# Article:
------------------------------------------------

WASHINGTON—The Coast Guard warned in December that the proposed takeover of some U.S. port operations by a state-owned company in the United Arab Emirates raised "intelligence gaps" that made it difficult to assess the deal's possible threat to national security.

Its cautions, however, didn't trigger a 45-day investigation into the transaction, which would have been required if a Cabinet-level agency had raised such concerns. The Coast Guard is a division of the Department of Homeland Security.

The Senate Homeland Security Committee released the unclassified Coast Guard document Monday. It came one day after the Bush administration accepted an invitation from Dubai Ports World to pursue a new inquiry into the national security implications of its deal to acquire terminals at six major U.S. ports when it purchases a British firm, Peninsular & Oriental Steam Navigation Co.

Because the government of the United Arab Emirates owns DP World, and because the UAE had connections to al-Qaida in the past, a political firestorm erupted earlier this month over fears that the company might make U.S. ports vulnerable to terrorist attack. The Bush administration says such fears are groundless and that the UAE is now an ally in the war on terrorism.

Members of Congress from both parties insisted Monday that Congress gain authority to review such takeovers, a sign that the administration's political troubles over port security aren't over. President Bush has threatened to veto any legislation that blocks DP World from taking over terminal operations at Miami, Philadelphia, New York, New Jersey, Baltimore and New Orleans.

------------------------------------------------

# Stored records:
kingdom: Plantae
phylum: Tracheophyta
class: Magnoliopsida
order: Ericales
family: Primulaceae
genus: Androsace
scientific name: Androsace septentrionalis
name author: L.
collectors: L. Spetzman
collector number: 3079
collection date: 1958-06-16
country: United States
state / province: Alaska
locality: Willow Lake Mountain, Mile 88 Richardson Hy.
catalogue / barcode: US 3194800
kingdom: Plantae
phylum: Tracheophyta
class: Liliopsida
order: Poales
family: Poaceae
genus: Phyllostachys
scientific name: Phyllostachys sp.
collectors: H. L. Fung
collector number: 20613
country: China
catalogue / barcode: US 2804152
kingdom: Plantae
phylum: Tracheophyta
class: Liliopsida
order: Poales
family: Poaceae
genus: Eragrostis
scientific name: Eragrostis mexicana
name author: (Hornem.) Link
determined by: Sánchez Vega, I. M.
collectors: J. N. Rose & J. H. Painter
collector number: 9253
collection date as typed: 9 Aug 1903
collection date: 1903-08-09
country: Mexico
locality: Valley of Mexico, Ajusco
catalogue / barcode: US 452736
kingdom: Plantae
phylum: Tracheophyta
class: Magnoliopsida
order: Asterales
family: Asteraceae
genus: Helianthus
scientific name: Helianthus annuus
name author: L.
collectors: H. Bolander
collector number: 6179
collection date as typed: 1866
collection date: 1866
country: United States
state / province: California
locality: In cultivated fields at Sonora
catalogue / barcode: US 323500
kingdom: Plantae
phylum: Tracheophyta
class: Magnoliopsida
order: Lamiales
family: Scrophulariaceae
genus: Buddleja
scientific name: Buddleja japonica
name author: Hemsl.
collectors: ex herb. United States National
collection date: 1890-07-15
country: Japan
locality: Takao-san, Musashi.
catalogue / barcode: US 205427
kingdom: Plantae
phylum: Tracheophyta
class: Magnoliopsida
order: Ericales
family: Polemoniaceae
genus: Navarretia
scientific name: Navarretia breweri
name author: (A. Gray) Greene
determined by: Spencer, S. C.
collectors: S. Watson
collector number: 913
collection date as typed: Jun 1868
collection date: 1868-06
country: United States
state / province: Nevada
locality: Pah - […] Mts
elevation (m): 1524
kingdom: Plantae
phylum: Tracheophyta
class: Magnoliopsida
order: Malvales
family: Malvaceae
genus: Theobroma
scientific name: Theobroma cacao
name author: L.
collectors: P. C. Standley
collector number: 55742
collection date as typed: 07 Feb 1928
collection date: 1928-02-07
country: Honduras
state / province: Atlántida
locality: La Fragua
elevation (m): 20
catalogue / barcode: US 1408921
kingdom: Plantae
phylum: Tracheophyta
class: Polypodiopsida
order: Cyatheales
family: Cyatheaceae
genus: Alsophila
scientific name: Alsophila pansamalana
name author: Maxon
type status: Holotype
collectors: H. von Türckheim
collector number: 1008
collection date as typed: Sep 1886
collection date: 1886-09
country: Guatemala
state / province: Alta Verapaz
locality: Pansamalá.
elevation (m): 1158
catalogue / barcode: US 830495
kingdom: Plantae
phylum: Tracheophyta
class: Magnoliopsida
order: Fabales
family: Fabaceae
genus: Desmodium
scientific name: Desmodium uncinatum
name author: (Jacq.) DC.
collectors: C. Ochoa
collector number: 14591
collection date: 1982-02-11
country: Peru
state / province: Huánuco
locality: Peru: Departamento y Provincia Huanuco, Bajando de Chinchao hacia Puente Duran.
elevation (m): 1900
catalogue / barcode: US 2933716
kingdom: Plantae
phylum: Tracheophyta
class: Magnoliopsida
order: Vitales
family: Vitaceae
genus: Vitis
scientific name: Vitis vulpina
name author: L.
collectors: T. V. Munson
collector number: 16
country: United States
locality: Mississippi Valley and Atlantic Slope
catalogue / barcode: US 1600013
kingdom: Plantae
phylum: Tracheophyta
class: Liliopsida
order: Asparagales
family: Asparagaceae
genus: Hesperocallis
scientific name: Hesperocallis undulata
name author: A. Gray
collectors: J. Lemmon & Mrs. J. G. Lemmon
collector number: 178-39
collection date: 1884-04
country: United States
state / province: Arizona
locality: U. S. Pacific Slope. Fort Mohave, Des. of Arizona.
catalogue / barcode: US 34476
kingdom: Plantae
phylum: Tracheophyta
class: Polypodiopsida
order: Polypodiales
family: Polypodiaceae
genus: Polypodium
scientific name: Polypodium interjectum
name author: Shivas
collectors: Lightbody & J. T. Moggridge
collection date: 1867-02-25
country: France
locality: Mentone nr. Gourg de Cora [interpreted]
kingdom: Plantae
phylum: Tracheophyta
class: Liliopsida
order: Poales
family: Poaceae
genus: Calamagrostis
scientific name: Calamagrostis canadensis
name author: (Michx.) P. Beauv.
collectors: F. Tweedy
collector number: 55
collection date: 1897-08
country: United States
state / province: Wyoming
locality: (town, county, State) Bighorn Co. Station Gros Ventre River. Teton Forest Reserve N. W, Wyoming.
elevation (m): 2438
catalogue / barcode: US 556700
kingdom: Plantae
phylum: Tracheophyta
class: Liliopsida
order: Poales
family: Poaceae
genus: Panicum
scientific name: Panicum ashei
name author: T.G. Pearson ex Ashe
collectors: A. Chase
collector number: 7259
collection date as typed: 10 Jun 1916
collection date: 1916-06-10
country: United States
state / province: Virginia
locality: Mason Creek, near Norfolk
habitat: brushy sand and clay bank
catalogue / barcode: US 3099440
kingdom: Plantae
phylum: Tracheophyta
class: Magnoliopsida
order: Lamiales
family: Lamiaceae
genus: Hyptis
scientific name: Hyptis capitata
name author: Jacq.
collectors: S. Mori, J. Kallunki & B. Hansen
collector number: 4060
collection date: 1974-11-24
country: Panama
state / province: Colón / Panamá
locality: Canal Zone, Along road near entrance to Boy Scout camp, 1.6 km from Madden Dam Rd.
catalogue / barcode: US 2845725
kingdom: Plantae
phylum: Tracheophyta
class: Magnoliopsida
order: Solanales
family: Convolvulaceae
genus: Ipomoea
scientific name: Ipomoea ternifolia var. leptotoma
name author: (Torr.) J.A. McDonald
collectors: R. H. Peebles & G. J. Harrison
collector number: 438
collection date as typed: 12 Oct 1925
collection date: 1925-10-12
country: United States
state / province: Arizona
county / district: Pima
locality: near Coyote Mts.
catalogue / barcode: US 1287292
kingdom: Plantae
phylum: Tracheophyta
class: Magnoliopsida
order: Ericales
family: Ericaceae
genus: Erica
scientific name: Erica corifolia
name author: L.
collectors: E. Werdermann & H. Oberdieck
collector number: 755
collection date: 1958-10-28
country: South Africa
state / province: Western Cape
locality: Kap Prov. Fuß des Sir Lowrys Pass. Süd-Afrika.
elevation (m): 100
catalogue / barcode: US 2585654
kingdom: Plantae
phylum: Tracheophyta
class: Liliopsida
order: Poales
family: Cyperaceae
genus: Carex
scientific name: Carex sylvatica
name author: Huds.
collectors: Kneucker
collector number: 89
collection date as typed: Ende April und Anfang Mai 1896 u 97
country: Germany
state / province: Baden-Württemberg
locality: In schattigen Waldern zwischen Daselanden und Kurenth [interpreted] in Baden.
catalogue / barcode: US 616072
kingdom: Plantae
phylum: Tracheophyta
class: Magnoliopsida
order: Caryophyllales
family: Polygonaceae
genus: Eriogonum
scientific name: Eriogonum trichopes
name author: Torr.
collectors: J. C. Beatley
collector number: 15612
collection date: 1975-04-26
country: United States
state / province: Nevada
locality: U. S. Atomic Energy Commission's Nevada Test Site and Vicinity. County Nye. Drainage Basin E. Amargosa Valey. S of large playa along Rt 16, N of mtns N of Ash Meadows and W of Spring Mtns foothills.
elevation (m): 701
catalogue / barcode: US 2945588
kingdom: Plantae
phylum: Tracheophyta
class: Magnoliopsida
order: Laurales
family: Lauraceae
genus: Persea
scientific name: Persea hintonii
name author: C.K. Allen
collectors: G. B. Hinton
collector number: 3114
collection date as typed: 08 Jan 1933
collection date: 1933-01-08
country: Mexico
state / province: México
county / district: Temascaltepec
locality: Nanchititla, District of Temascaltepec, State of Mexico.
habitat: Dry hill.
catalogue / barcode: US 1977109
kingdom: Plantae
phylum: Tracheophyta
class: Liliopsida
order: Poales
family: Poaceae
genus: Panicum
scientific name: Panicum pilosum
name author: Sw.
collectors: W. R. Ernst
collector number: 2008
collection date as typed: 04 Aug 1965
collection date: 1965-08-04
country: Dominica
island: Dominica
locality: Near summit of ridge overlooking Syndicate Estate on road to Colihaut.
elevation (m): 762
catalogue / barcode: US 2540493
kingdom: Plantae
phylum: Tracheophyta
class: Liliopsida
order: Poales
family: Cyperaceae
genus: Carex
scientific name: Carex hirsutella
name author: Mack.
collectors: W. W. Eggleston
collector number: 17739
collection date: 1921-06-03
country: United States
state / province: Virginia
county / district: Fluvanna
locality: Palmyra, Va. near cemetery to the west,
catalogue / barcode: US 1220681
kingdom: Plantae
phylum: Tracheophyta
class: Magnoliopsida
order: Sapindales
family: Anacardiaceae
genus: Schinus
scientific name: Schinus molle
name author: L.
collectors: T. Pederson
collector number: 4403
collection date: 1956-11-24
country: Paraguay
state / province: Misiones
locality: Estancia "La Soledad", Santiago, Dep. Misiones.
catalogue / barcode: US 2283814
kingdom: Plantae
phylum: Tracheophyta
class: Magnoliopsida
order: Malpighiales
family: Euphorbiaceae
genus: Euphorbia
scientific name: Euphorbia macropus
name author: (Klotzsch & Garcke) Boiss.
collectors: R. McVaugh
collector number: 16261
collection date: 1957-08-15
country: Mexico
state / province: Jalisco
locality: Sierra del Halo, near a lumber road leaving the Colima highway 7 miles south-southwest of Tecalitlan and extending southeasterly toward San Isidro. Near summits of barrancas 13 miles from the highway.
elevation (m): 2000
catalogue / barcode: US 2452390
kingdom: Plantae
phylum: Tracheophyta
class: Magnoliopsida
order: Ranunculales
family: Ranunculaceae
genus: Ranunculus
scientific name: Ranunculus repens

------------------------------------------------

# Work instructions:
• A. In the article on the Dubai Ports World deal, which committee released the unclassified Coast Guard document?
• B. Continue the news article on the Dubai Ports World takeover of U.S. port terminals, picking up after its final sentence.

# Answers provided:
• A. The Senate Homeland Security Committee.

• B.
The Coast Guard memorandum is undated, but a Senate committee aide said the document was written Dec. 13, before the administration's review panel studying the sale had finished its work. The Committee on Foreign Investment in the United States, an interagency group that reviews foreign investment proposals for possible national-security risks, is required by law to initiate a formal 45-day investigation if any of its members raise national security concerns.

The Coast Guard isn't a member of the panel, but its parent agency is. Neither the Homeland Security Department nor any other on the committee concluded that the deal would threaten national security. But Stewart Baker, the department's assistant secretary for policy, told senators that he never saw the Coast Guard's admonition because it never circulated outside the Coast Guard.

Administration officials told members of the Senate Homeland Security Committee that any concerns had been resolved by the time that the Committee on Foreign Investment in the United States completed its initial 30-day review in January.

But even after a closed-door session with administration officials, Chairman Susan Collins, R-Maine, said she was "more convinced than ever that the process was truly flawed.

"The national security and homeland security implications of this proposed transaction were such that a 45-day formal investigation, as called for under the law, should have been undertaken," she said.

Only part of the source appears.